Este novo plano surge como um desdobramento direto da implementação de um regulamento nacional para promover a leitura pública, melhorar os serviços de leitura no campo, e incentivar que as salas passem a funcionar como espaços comunitários multifuncionais, agregando atividades culturais diversas, programas educacionais e outros serviços públicos no mesmo local.

Pequim — O governo da China anunciou o lançamento de um novo e ambicioso plano de ação que visa revitalizar as bibliotecas rurais e modernizar a rede nacional de salas de leitura no campo. Divulgado em conjunto pelo Departamento de Propaganda do Comitê Central do Partido Comunista da China, pelo Ministério das Finanças e pelo Ministério da Agricultura e Assuntos Rurais, o projeto busca reestruturar o atendimento cultural sem focar em construções do zero. Em vez de iniciar obras em larga escala, as diretrizes enfatizam o aumento da qualidade e da eficiência das instalações que já estão em funcionamento nas comunidades.

Os governos locais foram expressamente orientados a evitar projetos de demolição desnecessários, rejeitar abordagens padronizadas que desrespeitem as particularidades de cada região e abster-se de erguer estruturas meramente ilustrativas com pouco valor prático para o dia a dia da população. Outro ponto central do documento é o apelo às autoridades para que reduzam os encargos burocráticos sobre as organizações comunitárias de base, permitindo que o foco permaneça na própria atividade cultural.

Este novo plano surge como um desdobramento direto da implementação de um regulamento nacional para promover a leitura pública, que entrou em vigor em fevereiro deste ano e forneceu o quadro legal necessário para a expansão desses serviços essenciais. Historicamente, as salas de leitura rurais foram criadas para descentralizar a cultura, garantindo livros gratuitos e espaços comunitários nas aldeias. No entanto, os rápidos avanços na tecnologia da informação e a profunda mudança nos hábitos de leitura dos cidadãos acabaram expondo sérias deficiências no sistema atual.

Funcionários do departamento de publicidade reconheceram que as estruturas sofrem com uma distribuição desigual pelo território, acervos de livros severamente desatualizados e serviços que já não atendem às demandas reais dos moradores locais. Para reverter esse cenário, a nova estratégia dita que as salas de leitura com bom desempenho receberão maior apoio financeiro e serão incentivadas a expandir suas funções. Por outro lado, aquelas instalações que apresentam uso limitado ou infraestrutura inadequada não serão simplesmente fechadas, mas sim integradas a espaços culturais vizinhos para otimizar os recursos públicos disponíveis.

O plano também incentiva que as salas passem a funcionar como espaços comunitários multifuncionais, agregando atividades culturais diversas, programas educacionais e outros serviços públicos no mesmo local.
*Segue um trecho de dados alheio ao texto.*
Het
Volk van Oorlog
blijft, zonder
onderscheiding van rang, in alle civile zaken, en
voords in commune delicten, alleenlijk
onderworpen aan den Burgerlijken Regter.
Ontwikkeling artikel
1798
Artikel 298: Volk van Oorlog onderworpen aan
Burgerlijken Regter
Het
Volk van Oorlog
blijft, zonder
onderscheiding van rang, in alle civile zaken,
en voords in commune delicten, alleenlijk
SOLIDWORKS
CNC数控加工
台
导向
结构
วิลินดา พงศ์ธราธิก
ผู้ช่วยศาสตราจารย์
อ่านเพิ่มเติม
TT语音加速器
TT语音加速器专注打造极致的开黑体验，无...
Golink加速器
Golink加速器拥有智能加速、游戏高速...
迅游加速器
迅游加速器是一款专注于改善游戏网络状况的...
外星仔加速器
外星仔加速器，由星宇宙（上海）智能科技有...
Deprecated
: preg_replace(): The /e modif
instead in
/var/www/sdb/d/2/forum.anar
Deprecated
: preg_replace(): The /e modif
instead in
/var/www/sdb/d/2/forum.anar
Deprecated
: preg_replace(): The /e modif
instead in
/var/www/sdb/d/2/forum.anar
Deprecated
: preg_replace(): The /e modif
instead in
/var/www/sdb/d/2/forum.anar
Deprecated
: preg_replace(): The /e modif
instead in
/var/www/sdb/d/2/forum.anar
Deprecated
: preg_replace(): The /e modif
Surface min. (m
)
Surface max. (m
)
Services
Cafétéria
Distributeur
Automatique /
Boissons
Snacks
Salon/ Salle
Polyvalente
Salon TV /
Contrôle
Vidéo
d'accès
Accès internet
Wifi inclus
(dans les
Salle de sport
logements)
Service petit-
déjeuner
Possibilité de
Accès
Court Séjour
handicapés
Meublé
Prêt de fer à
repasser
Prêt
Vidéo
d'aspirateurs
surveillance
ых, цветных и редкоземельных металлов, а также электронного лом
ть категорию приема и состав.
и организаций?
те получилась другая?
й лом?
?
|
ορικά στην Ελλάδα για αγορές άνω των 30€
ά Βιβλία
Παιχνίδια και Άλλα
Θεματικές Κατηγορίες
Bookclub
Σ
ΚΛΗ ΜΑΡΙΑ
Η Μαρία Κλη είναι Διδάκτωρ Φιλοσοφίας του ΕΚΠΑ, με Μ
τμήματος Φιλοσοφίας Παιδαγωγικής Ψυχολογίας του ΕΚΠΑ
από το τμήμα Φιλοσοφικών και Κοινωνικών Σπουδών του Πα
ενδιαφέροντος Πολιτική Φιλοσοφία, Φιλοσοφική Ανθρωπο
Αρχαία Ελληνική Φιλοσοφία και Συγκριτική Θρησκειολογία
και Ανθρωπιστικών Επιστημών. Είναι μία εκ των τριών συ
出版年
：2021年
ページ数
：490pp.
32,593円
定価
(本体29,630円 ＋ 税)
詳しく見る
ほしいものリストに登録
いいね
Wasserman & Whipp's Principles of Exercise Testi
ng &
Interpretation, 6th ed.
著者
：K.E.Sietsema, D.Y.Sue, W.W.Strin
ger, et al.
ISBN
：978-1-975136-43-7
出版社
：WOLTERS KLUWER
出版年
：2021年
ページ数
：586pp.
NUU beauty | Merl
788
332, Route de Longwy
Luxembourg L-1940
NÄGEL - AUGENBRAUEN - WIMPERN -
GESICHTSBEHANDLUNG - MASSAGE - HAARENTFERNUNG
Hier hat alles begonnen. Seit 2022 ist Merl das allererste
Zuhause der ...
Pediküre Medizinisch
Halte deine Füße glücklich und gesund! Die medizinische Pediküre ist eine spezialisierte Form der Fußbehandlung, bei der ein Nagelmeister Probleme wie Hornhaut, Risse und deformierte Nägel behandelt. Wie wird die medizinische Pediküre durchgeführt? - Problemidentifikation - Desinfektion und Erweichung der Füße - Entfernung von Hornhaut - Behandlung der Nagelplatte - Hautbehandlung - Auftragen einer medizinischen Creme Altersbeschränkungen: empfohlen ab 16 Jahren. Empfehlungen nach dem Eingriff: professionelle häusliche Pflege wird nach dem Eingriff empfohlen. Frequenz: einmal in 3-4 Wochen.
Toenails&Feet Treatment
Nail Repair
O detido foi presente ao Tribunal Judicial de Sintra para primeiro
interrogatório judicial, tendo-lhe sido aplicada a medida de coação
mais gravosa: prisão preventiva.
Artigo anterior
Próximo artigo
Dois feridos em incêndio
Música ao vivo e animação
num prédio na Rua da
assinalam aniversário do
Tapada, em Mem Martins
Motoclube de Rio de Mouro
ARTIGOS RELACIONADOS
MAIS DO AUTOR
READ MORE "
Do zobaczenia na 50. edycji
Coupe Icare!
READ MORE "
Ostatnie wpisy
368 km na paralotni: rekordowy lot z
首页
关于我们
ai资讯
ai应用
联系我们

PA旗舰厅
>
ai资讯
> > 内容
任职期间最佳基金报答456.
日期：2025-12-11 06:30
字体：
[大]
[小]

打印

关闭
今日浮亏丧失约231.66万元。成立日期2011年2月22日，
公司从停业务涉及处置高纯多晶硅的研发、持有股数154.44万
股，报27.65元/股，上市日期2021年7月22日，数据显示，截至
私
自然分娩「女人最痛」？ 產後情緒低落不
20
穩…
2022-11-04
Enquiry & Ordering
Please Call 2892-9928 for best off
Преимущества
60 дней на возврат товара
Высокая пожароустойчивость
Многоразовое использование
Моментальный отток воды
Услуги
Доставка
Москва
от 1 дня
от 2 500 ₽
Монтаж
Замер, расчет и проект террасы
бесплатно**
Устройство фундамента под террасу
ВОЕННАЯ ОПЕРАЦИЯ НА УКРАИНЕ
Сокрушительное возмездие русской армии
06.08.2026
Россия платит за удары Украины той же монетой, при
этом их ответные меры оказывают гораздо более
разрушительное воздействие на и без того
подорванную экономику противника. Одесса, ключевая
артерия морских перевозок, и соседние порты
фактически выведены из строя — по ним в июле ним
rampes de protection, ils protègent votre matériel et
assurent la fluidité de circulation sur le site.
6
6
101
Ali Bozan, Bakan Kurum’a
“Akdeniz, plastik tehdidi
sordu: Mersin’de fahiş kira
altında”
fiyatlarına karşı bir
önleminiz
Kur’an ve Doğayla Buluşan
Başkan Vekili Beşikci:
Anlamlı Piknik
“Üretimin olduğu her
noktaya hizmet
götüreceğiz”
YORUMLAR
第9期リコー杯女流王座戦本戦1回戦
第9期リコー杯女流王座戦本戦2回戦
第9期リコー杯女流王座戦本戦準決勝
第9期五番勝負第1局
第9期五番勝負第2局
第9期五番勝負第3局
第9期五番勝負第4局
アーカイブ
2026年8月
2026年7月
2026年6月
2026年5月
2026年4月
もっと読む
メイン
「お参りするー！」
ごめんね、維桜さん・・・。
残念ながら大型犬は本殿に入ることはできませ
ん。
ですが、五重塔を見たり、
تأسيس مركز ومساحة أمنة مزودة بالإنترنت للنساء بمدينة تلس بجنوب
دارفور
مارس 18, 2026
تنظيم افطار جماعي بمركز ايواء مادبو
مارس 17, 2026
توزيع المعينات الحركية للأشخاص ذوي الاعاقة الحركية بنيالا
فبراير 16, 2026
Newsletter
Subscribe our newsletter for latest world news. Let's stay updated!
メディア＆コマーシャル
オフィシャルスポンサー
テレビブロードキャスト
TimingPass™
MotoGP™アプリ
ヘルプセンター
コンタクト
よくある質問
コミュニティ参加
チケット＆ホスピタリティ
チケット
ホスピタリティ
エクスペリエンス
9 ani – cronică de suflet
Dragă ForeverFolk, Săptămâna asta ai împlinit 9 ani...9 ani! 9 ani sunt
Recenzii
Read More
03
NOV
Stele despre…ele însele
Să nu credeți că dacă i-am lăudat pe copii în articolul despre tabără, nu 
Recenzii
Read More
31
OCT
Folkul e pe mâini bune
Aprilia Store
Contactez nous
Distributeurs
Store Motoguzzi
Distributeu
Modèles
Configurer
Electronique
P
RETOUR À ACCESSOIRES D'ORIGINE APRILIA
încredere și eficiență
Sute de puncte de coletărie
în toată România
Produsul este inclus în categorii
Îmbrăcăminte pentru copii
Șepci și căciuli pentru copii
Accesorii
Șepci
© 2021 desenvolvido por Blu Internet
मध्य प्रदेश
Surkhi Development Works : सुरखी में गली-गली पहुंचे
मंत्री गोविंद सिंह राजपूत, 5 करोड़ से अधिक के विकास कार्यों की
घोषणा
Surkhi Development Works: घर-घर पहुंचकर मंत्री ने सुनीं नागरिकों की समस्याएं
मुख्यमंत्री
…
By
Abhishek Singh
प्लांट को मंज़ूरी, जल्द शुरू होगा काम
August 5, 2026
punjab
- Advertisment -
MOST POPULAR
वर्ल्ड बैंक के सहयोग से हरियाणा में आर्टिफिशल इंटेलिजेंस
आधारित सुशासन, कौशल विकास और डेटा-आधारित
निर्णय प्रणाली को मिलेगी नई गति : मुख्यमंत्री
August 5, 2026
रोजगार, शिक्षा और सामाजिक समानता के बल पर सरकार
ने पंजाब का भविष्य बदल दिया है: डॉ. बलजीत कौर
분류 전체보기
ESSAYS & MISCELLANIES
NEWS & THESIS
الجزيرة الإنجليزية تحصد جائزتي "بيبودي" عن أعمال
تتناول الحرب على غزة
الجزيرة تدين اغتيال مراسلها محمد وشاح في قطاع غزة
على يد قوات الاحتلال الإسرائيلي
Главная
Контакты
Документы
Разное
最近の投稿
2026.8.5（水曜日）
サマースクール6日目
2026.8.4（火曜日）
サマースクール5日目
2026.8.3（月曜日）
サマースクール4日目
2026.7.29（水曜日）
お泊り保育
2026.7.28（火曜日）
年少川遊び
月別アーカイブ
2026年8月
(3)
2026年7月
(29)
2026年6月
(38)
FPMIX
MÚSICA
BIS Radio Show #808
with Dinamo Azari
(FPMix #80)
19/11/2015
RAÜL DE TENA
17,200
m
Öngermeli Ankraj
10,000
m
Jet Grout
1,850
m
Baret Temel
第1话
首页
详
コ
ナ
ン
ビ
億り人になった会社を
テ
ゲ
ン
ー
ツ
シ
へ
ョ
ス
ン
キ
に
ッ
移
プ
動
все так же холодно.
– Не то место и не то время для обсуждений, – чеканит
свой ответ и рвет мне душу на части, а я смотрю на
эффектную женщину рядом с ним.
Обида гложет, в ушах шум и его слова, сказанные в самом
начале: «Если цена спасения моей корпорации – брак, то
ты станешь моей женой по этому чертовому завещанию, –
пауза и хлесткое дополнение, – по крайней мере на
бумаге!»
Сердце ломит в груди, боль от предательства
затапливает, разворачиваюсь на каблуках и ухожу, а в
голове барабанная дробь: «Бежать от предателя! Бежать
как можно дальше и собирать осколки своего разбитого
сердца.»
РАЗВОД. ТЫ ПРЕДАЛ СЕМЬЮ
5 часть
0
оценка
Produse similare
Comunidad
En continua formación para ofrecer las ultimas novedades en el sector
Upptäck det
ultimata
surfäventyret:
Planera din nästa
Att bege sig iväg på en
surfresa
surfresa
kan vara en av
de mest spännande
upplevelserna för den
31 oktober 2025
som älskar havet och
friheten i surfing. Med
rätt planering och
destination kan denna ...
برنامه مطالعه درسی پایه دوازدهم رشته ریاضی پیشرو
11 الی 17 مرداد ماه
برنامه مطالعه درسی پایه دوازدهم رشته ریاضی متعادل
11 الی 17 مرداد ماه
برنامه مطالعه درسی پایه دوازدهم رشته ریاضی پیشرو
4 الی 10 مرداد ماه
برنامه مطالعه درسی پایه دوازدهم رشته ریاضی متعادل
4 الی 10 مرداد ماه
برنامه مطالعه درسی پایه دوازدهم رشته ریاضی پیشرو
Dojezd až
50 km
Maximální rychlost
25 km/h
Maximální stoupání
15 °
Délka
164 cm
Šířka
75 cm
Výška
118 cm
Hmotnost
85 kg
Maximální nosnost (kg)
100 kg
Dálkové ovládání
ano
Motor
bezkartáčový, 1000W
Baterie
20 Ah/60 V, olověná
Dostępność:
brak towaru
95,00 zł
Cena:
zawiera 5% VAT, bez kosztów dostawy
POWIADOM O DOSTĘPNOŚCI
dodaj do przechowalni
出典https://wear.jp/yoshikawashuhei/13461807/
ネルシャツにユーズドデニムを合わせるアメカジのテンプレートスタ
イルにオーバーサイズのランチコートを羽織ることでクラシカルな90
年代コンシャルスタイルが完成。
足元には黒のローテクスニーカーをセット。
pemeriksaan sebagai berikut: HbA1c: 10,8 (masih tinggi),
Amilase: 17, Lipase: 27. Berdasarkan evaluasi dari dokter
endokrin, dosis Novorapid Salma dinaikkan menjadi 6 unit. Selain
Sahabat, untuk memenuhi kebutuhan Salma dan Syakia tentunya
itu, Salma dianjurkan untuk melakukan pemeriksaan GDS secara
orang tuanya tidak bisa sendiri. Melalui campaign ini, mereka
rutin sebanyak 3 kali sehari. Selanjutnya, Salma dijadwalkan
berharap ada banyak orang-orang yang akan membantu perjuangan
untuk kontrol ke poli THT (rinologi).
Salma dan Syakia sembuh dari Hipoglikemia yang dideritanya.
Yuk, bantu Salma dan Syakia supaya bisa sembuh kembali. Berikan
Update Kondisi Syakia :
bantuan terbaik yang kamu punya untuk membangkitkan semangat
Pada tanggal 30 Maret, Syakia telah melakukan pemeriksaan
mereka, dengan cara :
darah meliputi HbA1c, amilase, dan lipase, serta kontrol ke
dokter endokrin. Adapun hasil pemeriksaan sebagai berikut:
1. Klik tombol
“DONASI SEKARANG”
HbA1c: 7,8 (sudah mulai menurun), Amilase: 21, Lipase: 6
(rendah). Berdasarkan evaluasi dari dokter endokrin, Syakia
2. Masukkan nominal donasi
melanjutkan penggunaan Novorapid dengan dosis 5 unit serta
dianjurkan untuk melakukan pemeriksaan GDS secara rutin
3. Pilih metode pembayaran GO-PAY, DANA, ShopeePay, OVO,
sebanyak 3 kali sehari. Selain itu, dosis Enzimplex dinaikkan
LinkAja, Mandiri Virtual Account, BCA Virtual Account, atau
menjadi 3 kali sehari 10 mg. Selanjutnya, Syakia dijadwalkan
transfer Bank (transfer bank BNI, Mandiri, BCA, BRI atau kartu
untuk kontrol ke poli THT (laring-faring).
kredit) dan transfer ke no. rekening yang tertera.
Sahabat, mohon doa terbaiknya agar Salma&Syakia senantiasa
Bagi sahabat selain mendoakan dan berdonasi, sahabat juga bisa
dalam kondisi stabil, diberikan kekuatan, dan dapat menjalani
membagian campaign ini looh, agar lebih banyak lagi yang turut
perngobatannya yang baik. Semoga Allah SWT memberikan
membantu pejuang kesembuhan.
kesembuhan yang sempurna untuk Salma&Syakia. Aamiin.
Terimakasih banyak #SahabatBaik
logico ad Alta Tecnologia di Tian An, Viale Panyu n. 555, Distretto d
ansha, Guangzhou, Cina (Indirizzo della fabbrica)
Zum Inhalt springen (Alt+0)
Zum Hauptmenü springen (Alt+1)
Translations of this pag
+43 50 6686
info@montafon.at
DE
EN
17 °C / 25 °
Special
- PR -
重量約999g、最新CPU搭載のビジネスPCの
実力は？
A transição para o ambiente virtual será uma das prioridades, e os serviços de leitura digital serão fortalecidos por meio da integração de acervos impressos tradicionais com recursos online. Desse modo, os moradores do campo poderão acessar livros e outros materiais educativos por meio de bibliotecas digitais e plataformas de áudio, utilizando inclusive códigos QR espalhados pelas salas para obter acesso instantâneo ao conteúdo recomendado.

Além do suporte tecnológico, os governos locais receberam o incentivo de desenvolver marcas de leitura rurais únicas, organizando eventos que reflitam diretamente as tradições locais e os interesses específicos de cada comunidade. De acordo com as diretrizes de Pequim, todas as reformas futuras deverão ser estritamente adaptadas às condições de cada território, levando em consideração as diferenças de população, as matrizes culturais e os níveis de desenvolvimento econômico locais.

O plano de ação faz questão de enfatizar que os próprios moradores rurais devem desempenhar um papel central na definição e na escolha dos serviços de leitura oferecidos. Segundo as autoridades governamentais, o objetivo final é construir um sistema robusto que se adapte às mudanças demográficas contemporâneas, atenda às reais necessidades do trabalhador rural e acompanhe os avanços tecnológicos, reduzindo drasticamente a histórica lacuna cultural existente entre as áreas urbanas e as regiões rurais do país.